Monday, December 22, 2014

Ho Hum Homeland

Now that Quinn (the most exciting character since Brody) is on a black-ops assignment somewhere very dangerous, what will “Homeland’s” writers decide to do next?  

Carrie’s psychotic episodes may be endearing to the men in her life, but are boring, boring, boring to this viewer. Saul may re-assume some importance in the next season – we certainly hope so. And a potential volatile relationship between Carrie and long lost Mom may (or may not) rev things up a bit, but with Sunday’s episode and the (hopefully) temporary departure of Peter Quinn, who seems to be the moral compass of the show, the season finale seemed almost moribund. 

And a word to the writers: not everyone in the world drops the “F-bomb.”  It is certainly in Carrie’s high maintenance character to do so, but I would think “out of character” for someone like Saul and some of the other operatives, technicians, and directors at Langley, who appear to use the word two or three times in a single sentence. Just because you may be comfortable with it, it does not necessarily follow that everyone in the CIA uses it – on TV or in real life.   

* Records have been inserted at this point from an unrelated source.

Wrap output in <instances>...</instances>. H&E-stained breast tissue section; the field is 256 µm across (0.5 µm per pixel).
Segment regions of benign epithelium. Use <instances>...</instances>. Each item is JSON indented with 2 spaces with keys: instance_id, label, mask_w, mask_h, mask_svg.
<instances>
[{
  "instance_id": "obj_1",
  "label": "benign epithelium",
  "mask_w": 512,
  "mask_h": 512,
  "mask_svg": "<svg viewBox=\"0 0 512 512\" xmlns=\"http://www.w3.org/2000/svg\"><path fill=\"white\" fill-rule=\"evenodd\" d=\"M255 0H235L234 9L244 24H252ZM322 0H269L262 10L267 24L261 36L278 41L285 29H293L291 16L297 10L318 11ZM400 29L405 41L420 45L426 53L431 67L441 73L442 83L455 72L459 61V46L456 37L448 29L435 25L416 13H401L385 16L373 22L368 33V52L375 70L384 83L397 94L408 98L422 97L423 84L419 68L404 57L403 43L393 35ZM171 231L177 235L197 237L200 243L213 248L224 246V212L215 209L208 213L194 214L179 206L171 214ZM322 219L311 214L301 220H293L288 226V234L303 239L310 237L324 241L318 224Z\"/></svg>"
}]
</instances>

The word has lost its shock value, having been flung at us by new and liberated cable networks.  But how many of us actually use the word in everyday conversation? C'mon! 

Sunday, December 21, 2014

Cuba and the Twenty First Century

Regarding the on-going discussion about relaxing sanctions with Cuba: it is my belief that had this "normalization of relations" been done decades ago, the Castro regime would be long gone. There is nothing like  a wave of fresh air to sweep out a repressive regime with dictatorial tendencies. Once the Cuban people get a whiff of an uncontrolled Internet and social media, their beautiful Caribbean skies with open wide with gifts of free speech and creative thought. Of course, time is also a factor and nothing will come about in a day.  But the process has begun. Bravo to Obama.
I intend to be one of the first tourists to visit the island after we get a U.S. ambassador settled in Havana.

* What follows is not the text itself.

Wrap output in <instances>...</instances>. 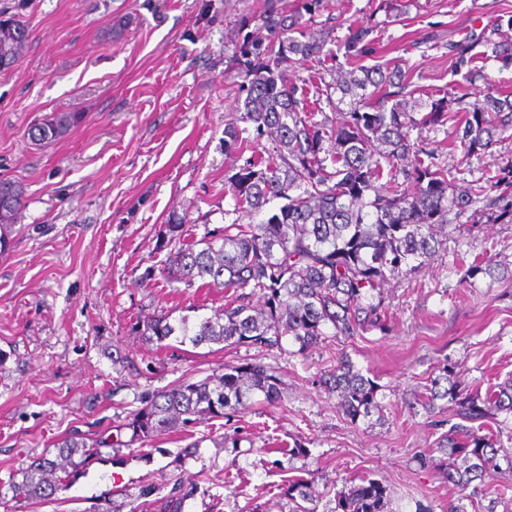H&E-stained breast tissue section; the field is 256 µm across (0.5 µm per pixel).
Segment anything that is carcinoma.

Saturday, December 6, 2014

The Biology of Belief - By Bruce Lipton, PhD - A Review

This book confirms everything that I believe but says it far more succinctly and elegantly than I ever could.

We learn that the quantum theory proponents may finally be gaining a foothold in the traditionally entrenched scientific community and their stubborn adherence to a material concept of physics (Newtonian). Dr. Lipton sees us as part of a whole (the metaphorical drops of water in the great cosmic ocean); we are a universal melting pot, (ie, the planet, the stars, the earth and all living creatures dependent upon it, are all made up of energy AND matter), and that this knowledge may ultimately save our planet and our species from extinction as we begin to move toward a more spiritual understanding of our place in the universal order.     

In his discussion of Western medicine vs. Eastern energy healing, he rightly suggests that Western society has ignored the benefits of Eastern healing techniques to our detriment for centuries:  “For thousands of years,” he writes, “. . . Asians have honored energy as the principal force contributing to health and well- being.” (Lipton 108)  

He talks about the dangerous and adverse effects of drugs and how belief can heal or harm, how fear and anxiety can kill. Most informative in this section is the discussion of parenting—how important parenting is -- even before birth.

Our universe and everything in it, Lipton says, is made up of energy – a fact that Einstein recognized but the medical profession has ignored until recently. Thus, in the quantum universe, knowledge flows holistically   rather than linearly, as in the Newtonian paradigm.   It is therefore incumbent upon us to learn to live in harmony with the “natural order” rather than to impose dominion over all living things.

We are in the midst of a mass extinction says Dr. Lipton, the last in a series of six and created by greed for natural resources and material things as well as an early abandonment of “spirit” in our evolutionary history.  This loss of “connectedness” to spirit was caused, he says, by a desire of the scientific community to create distance between itself and the controlling factions of the early church.  If human kind acts to reverse our trend towards the earth’s destruction, we may avoid another planetary catastrophe.   

The book was an engaging and enlightening glimpse into the changing views in the scientific community.